» **WHAT IS REQUIRED**
Quote only the span from the first line of the entries to the line containing "лавровый лист, соль, перец, зелень петрушки и", both ends kept. Leave every picture out.

+++ RECORDS

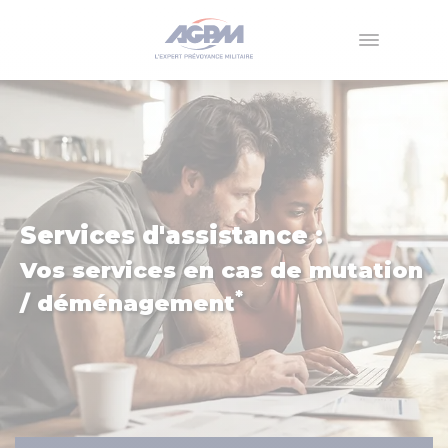
Menu
Services d'assistance :
Vos services en cas de mutation
*
/ déménagement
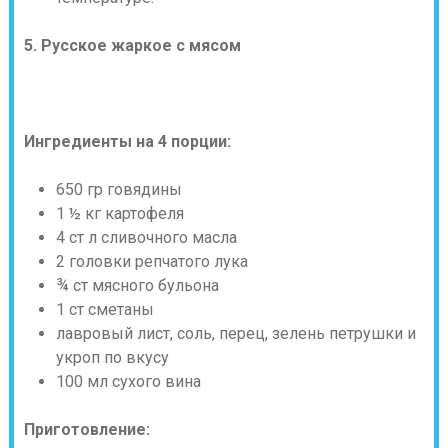
5. Русское жаркое с мясом
Ингредиенты на 4 порции:
650 гр говядины
1 ½ кг картофеля
4 ст л сливочного масла
2 головки репчатого лука
¾ ст мясного бульона
1 ст сметаны
лавровый лист, соль, перец, зелень петрушки и
укроп по вкусу
100 мл сухого вина
Приготовление:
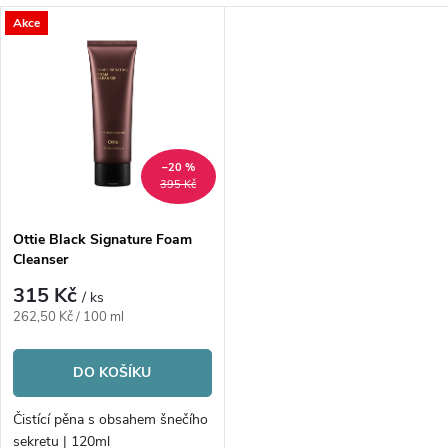
a
V
Akce
Nejprodávanější
z
ý
Abecedně
e
p
n
i
–20 %
395 Kč
í
s
p
Ottie Black Signature Foam
Cleanser
p
r
315 Kč
/ ks
r
Měrná
262,50 Kč / 100 ml
o
cena:
o
DO KOŠÍKU
d
d
Čistící pěna s obsahem šnečího
sekretu | 120ml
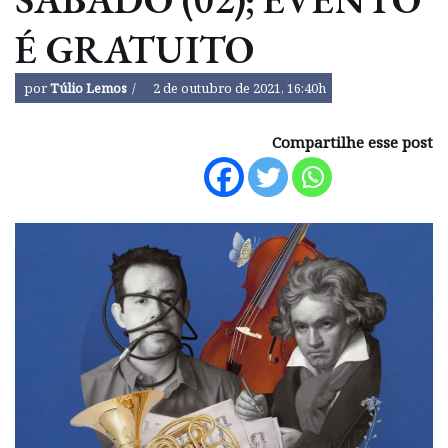
É GRATUITO
por
Túlio Lemos
2 de outubro de 2021, 16:40h
Compartilhe esse post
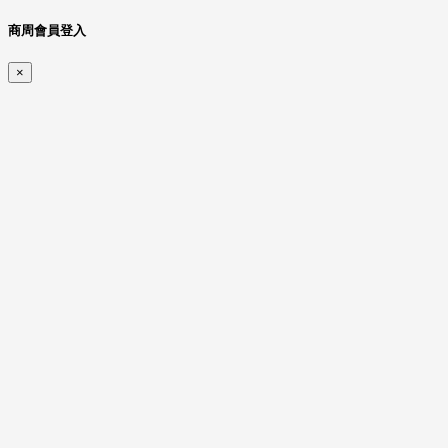
商周會員登入
×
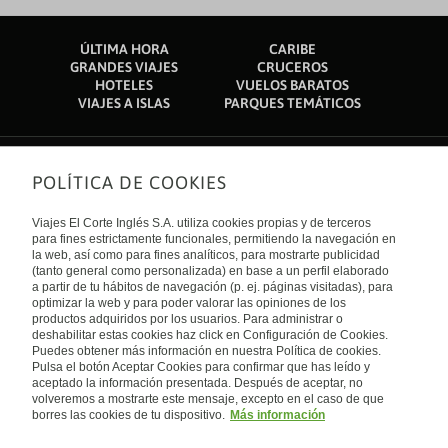
ÚLTIMA HORA
CARIBE
GRANDES VIAJES
CRUCEROS
HOTELES
VUELOS BARATOS
VIAJES A ISLAS
PARQUES TEMÁTICOS
POLÍTICA DE COOKIES
Sobre nosotros
Quiénes somos
Viajes El Corte Inglés S.A. utiliza cookies propias y de terceros
Financiación
Enlaces de interés
para fines estrictamente funcionales, permitiendo la navegación en
Sostenibilidad
la web, así como para fines analíticos, para mostrarte publicidad
Turismo accesible
(tanto general como personalizada) en base a un perfil elaborado
Guías de viaje
Tarjeta El Corte Inglés
a partir de tu hábitos de navegación (p. ej. páginas visitadas), para
Catálogos
Trabaja con nosotros
Internacional
optimizar la web y para poder valorar las opiniones de los
Auto check-in
El Corte Inglés
productos adquiridos por los usuarios. Para administrar o
Condiciones Generales
Canal Ético
deshabilitar estas cookies haz click en Configuración de Cookies.
Política de privacidad
España
Política de cookies
Puedes obtener más información en nuestra Política de cookies.
Accesibilidad
Pulsa el botón Aceptar Cookies para confirmar que has leído y
Empresas/ Grupos
aceptado la información presentada. Después de aceptar, no
Visita nuestro blog
volveremos a mostrarte este mensaje, excepto en el caso de que
borres las cookies de tu dispositivo.
Más información
Blog de Viajes el Corte inglés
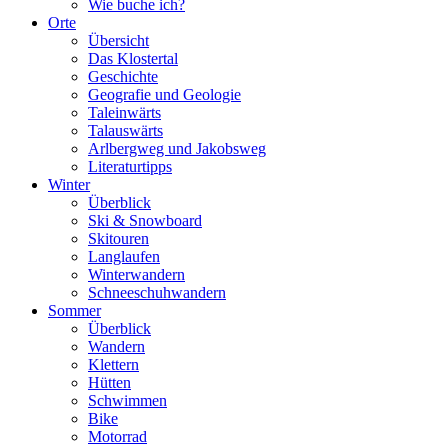
Wie buche ich?
Orte
Übersicht
Das Klostertal
Geschichte
Geografie und Geologie
Taleinwärts
Talauswärts
Arlbergweg und Jakobsweg
Literaturtipps
Winter
Überblick
Ski & Snowboard
Skitouren
Langlaufen
Winterwandern
Schneeschuhwandern
Sommer
Überblick
Wandern
Klettern
Hütten
Schwimmen
Bike
Motorrad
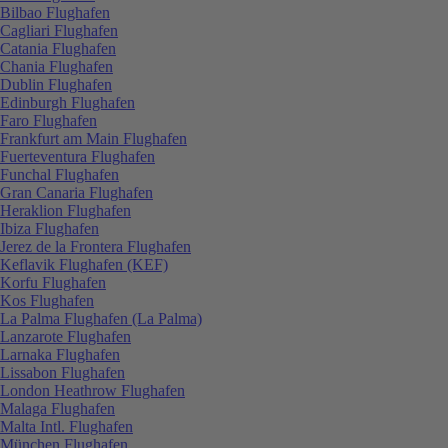
Bilbao Flughafen
Cagliari Flughafen
Catania Flughafen
Chania Flughafen
Dublin Flughafen
Edinburgh Flughafen
Faro Flughafen
Frankfurt am Main Flughafen
Fuerteventura Flughafen
Funchal Flughafen
Gran Canaria Flughafen
Heraklion Flughafen
Ibiza Flughafen
Jerez de la Frontera Flughafen
Keflavik Flughafen (KEF)
Korfu Flughafen
Kos Flughafen
La Palma Flughafen (La Palma)
Lanzarote Flughafen
Larnaka Flughafen
Lissabon Flughafen
London Heathrow Flughafen
Malaga Flughafen
Malta Intl. Flughafen
München Flughafen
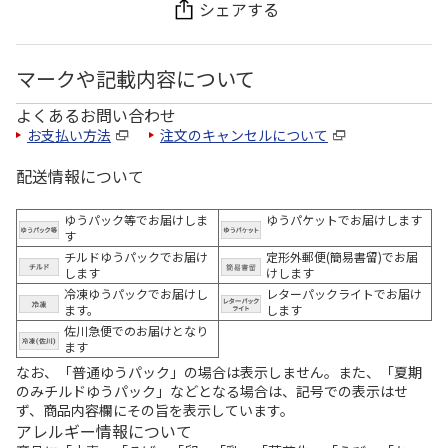
シェアする
マークや記載内容について
よくあるお問い合わせ
お支払い方法
注文のキャンセルについて
配送情報について
ゆうパック等でお届けしま
ゆうパケットでお届けします
す
チルドゆうパックでお届け
定形外郵便(簡易書留)でお届
します
けします
冷凍ゆうパックでお届けし
レターパックライトでお届け
ます。
します
佐川急便でのお届けとなり
ます
なお、「普通ゆうパック」の場合は表示しません。また、「夏期
のみチルドゆうパック」などとなる場合は、記号での表示はせ
ず、商品内容欄にその旨を表示しています。
アレルギー情報について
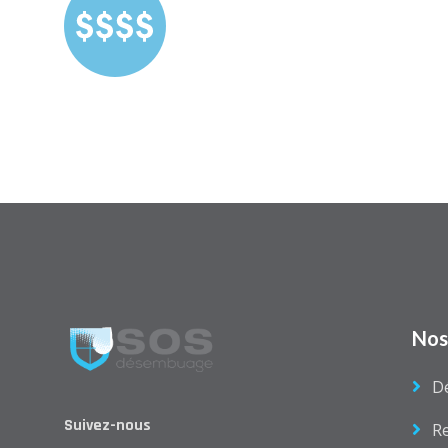
Nos
D
Suivez-nous
R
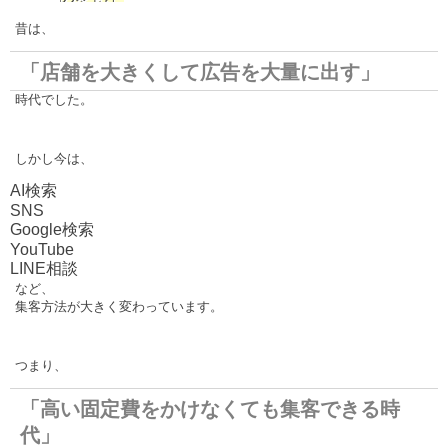
昔は、
「店舗を大きくして広告を大量に出す」
時代でした。
しかし今は、
AI検索
SNS
Google検索
YouTube
LINE相談
など、
集客方法が大きく変わっています。
つまり、
「高い固定費をかけなくても集客できる時
代」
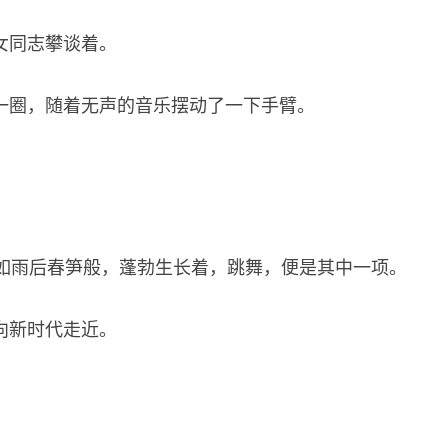
女同志攀谈着。
一圈，随着无声的音乐摆动了一下手臂。
流如雨后春笋般，蓬勃生长着，跳舞，便是其中一项。
向新时代走近。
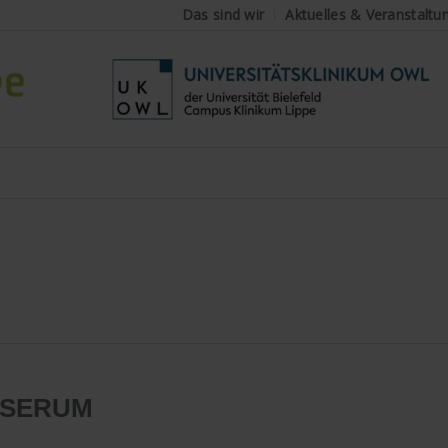
Das sind wir
Aktuelles & Veranstaltu
/SERUM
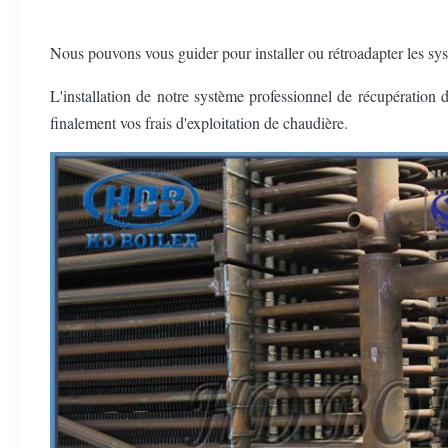
Nous pouvons vous guider pour installer ou rétroadapter les sys
L'installation de notre système professionnel de récupération 
finalement vos frais d'exploitation de chaudière.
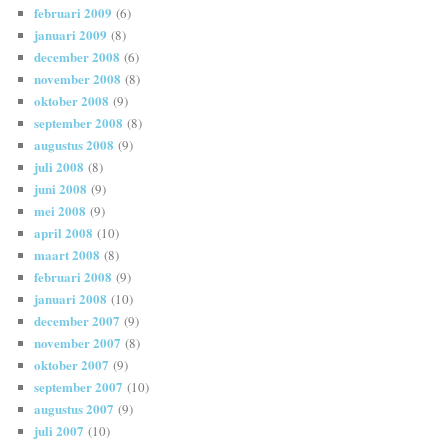
februari 2009
(6)
januari 2009
(8)
december 2008
(6)
november 2008
(8)
oktober 2008
(9)
september 2008
(8)
augustus 2008
(9)
juli 2008
(8)
juni 2008
(9)
mei 2008
(9)
april 2008
(10)
maart 2008
(8)
februari 2008
(9)
januari 2008
(10)
december 2007
(9)
november 2007
(8)
oktober 2007
(9)
september 2007
(10)
augustus 2007
(9)
juli 2007
(10)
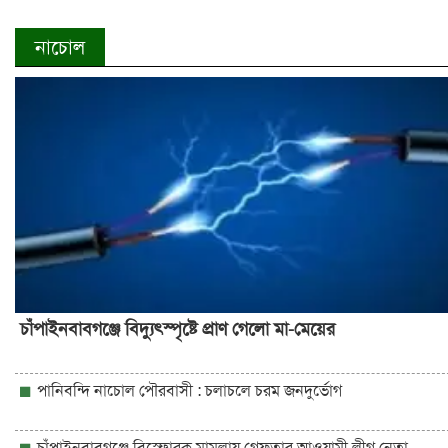
নাচোল
চাঁপাইনবাবগঞ্জে বিদ্যুৎস্পৃষ্টে প্রাণ গেলো মা-মেয়ের
পানিবন্দি নাচোল পৌরবাসী : চলাচলে চরম জনদুর্ভোগ
চাঁপাইনবাবগঞ্জে বিস্ফোরক মামলায় গ্রেফতার আওয়ামী লীগ নেতা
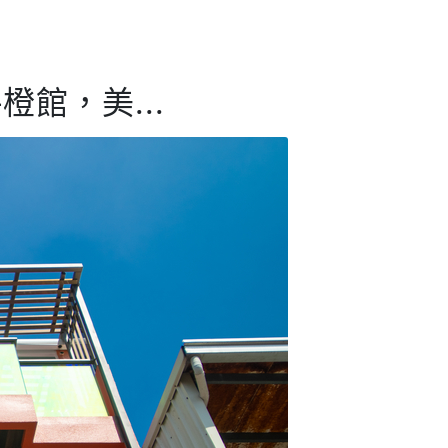
館，美...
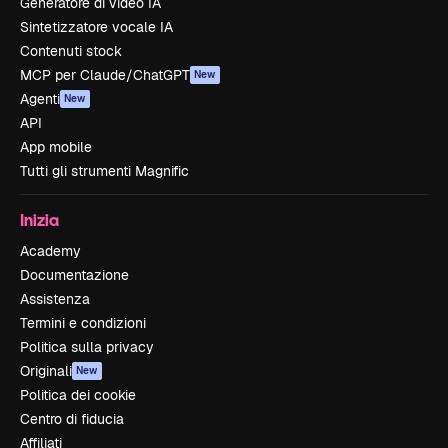
Generatore di video IA
Sintetizzatore vocale IA
Contenuti stock
MCP per Claude/ChatGPT
New
Agenti
New
API
App mobile
Tutti gli strumenti Magnific
Inizia
Academy
Documentazione
Assistenza
Termini e condizioni
Politica sulla privacy
Originali
New
Politica dei cookie
Centro di fiducia
Affiliati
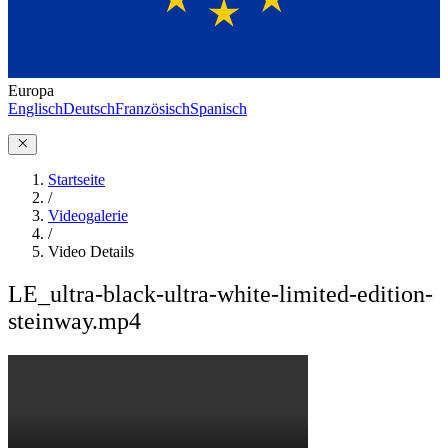
Europa
Englisch
Deutsch
Französisch
Spanisch
Startseite
/
Videogalerie
/
Video Details
LE_ultra-black-ultra-white-limited-edition-
steinway.mp4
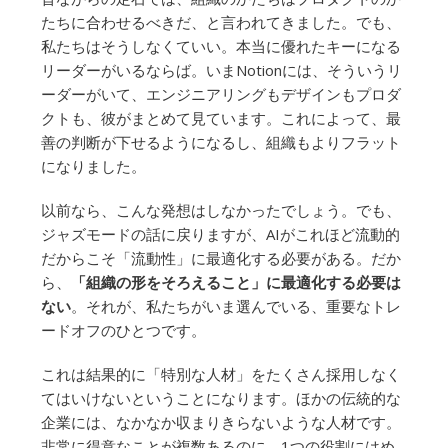
たちに合わせるべきだ、と言われてきました。でも、
私たちはそうしなくていい。本当に優れたキーになる
リーダーがいるならば。いまNotionには、そういうリ
ーダーがいて、エンジニアリングもデザインもプロダ
クトも、彼がまとめて見ています。これによって、最
善の判断が下せるようになるし、組織もよりフラット
になりました。
以前なら、こんな発想はしなかったでしょう。でも、
ジャズモードの話に戻りますが、AIがこれほど流動的
だからこそ「流動性」に最適化する必要がある。だか
ら、
「組織の形をそろえること」に最適化する必要は
ない
。それが、私たちがいま選んでいる、重要なトレ
ードオフのひとつです。
これは結果的に「特別な人材」をたくさん採用しなく
てはいけないということになります。ほかの伝統的な
企業には、なかなか収まりきらないような人材です。
非常に得意なことが複数あるのに、1つの役割にはめ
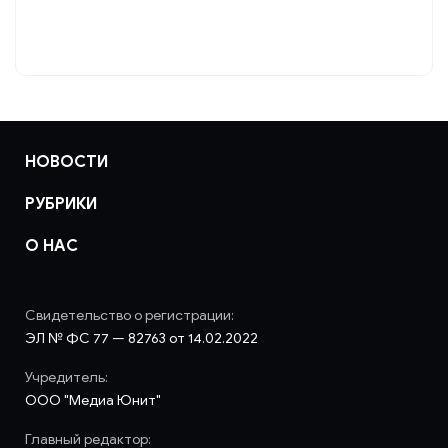
НОВОСТИ
РУБРИКИ
О НАС
Свидетельство о регистрации:
ЭЛ № ФС 77 — 82763 от 14.02.2022
Учредитель:
ООО "Медиа Юнит"
Главный редактор:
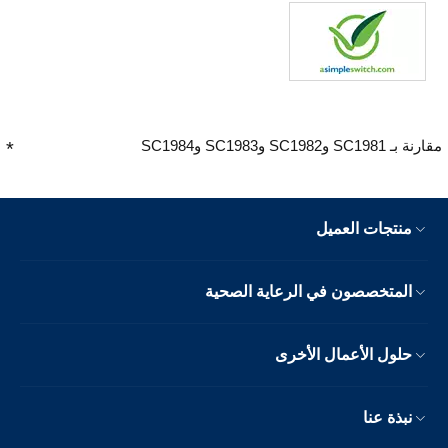
مقارنة بـ SC1981 وSC1982 وSC1983 وSC1984
منتجات العميل
المتخصصون في الرعاية الصحية
حلول الأعمال الأخرى
نبذة عنا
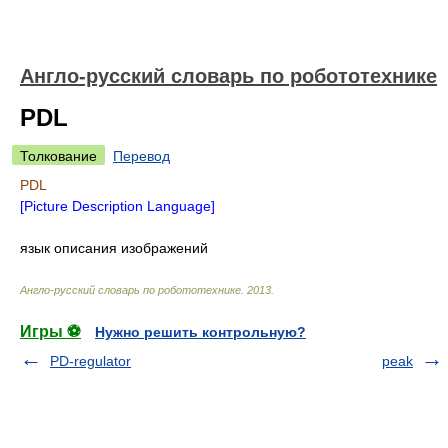
Англо-русский словарь по робототехнике
PDL
Толкование
Перевод
PDL
[Picture Description Language]
язык описания изображений
Англо-русский словарь по робототехнике
.
2013
.
Игры ⚽
Нужно решить контрольную?
PD-regulator
peak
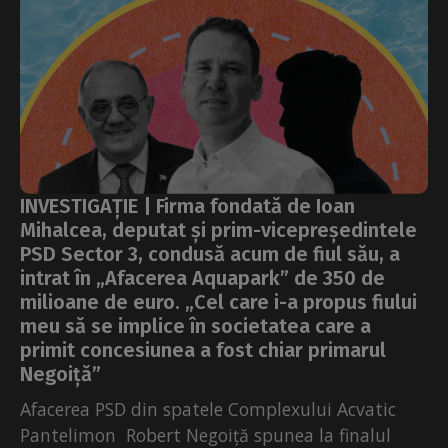
INVESTIGAȚIE | Firma fondată de Ioan
Mihalcea, deputat și prim-vicepreședintele
PSD Sector 3, condusă acum de fiul său, a
intrat în „Afacerea Aquapark” de 350 de
milioane de euro. „Cel care i-a propus fiului
meu să se implice în societatea care a
primit concesiunea a fost chiar primarul
Negoiță”
Afacerea PSD din spatele Complexului Acvatic
Pantelimon Robert Negoiță spunea la finalul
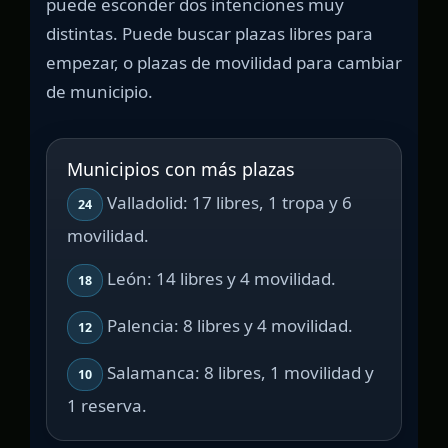
puede esconder dos intenciones muy
distintas. Puede buscar plazas libres para
empezar, o plazas de movilidad para cambiar
de municipio.
Municipios con más plazas
Valladolid: 17 libres, 1 tropa y 6
24
movilidad.
León: 14 libres y 4 movilidad.
18
Palencia: 8 libres y 4 movilidad.
12
Salamanca: 8 libres, 1 movilidad y
10
1 reserva.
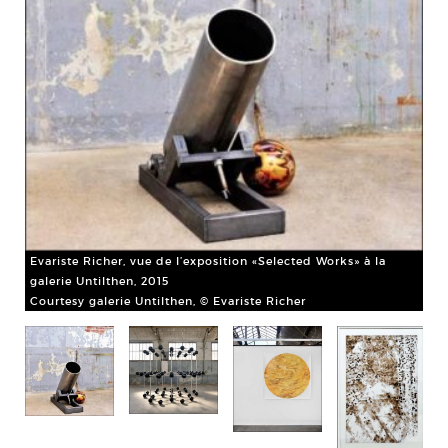
Eva
Evariste Richer, vue de l’exposition «Selected Works» à la
gal
galerie Untilthen, 2015
Cou
Courtesy galerie Untilthen, © Evariste Richer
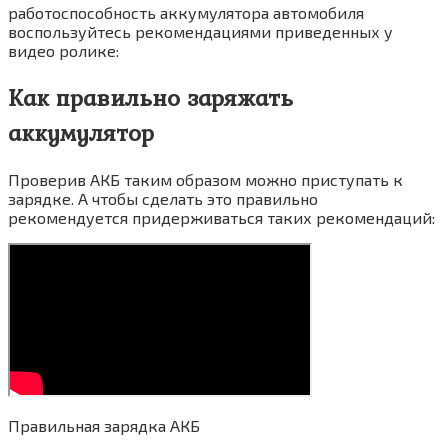
работоспособность аккумулятора автомобиля
воспользуйтесь рекомендациями приведенных у
видео ролике:
Как правильно заряжать
аккумулятор
Проверив АКБ таким образом можно приступать к
зарядке. А чтобы сделать это правильно
рекомендуется придерживаться таких рекомендаций:
Правильная зарядка АКБ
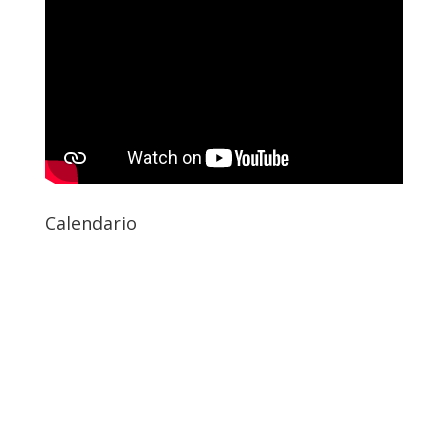
Calendario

++++++

» **EXERCISE SOLUTION**
Menu
Services d'assistance :
Vos services en cas de mutation
*
/ déménagement
5. Русское жаркое с мясом
Ингредиенты на 4 порции:
650 гр говядины
1 ½ кг картофеля
4 ст л сливочного масла
2 головки репчатого лука
¾ ст мясного бульона
1 ст сметаны
лавровый лист, соль, перец, зелень петрушки и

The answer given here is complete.